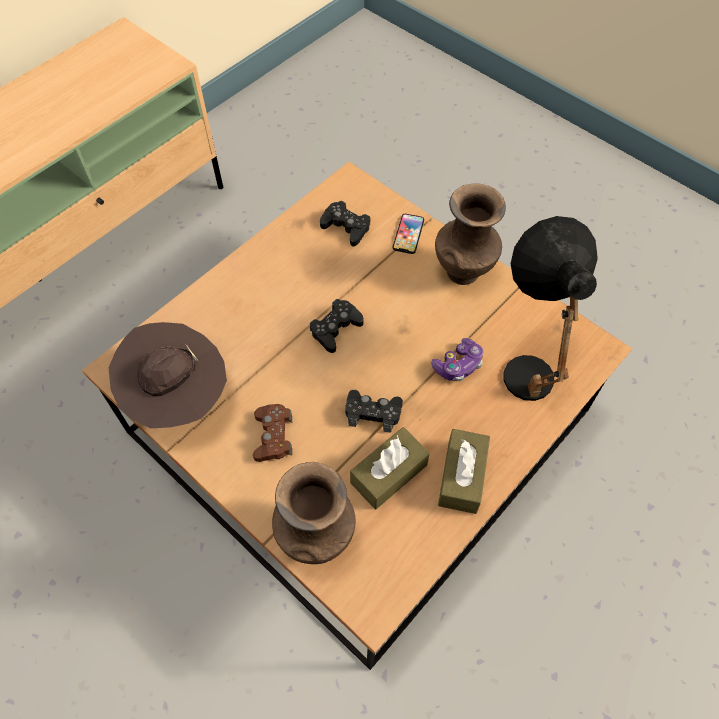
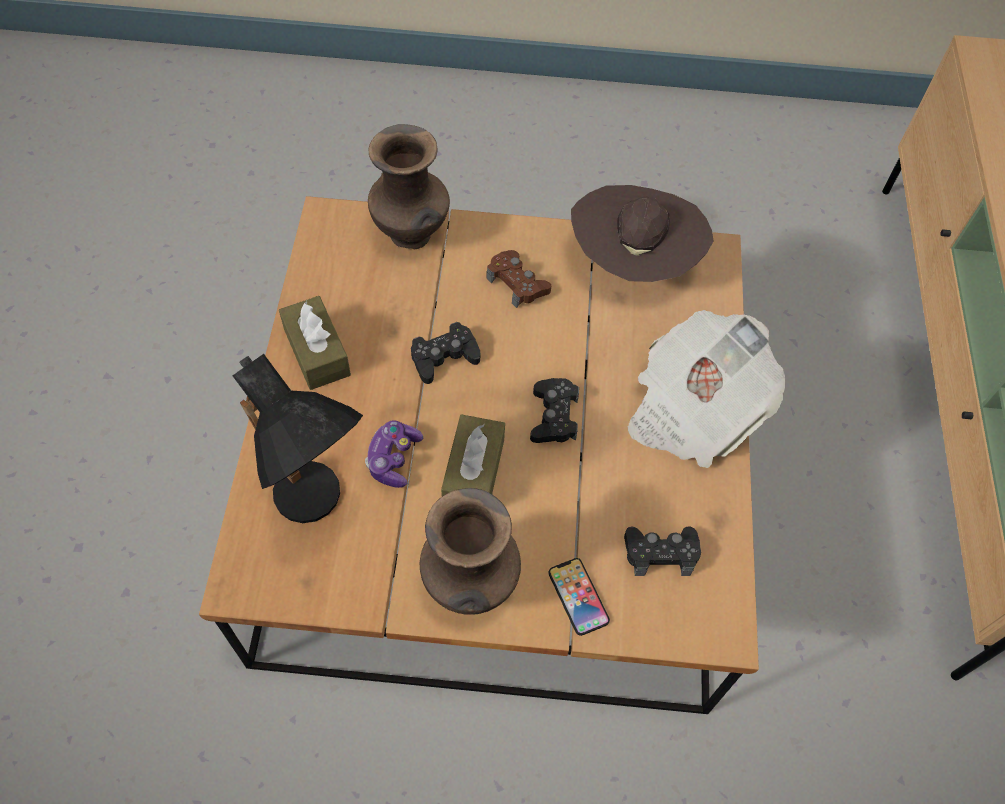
camera: 140 degrees right, 0 degrees up
(249, 281) = (693, 409): none -> newspaper
(389, 474) = (387, 315): brown tissue box -> brown tissue box (473, 472)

Work to be completed: Skip every picture and transcribe the data above exactly.

Answer for this exercise:
camera: 140 degrees right, 0 degrees up
(249, 281) = (693, 409): none -> newspaper
(389, 474) = (387, 315): brown tissue box -> brown tissue box (473, 472)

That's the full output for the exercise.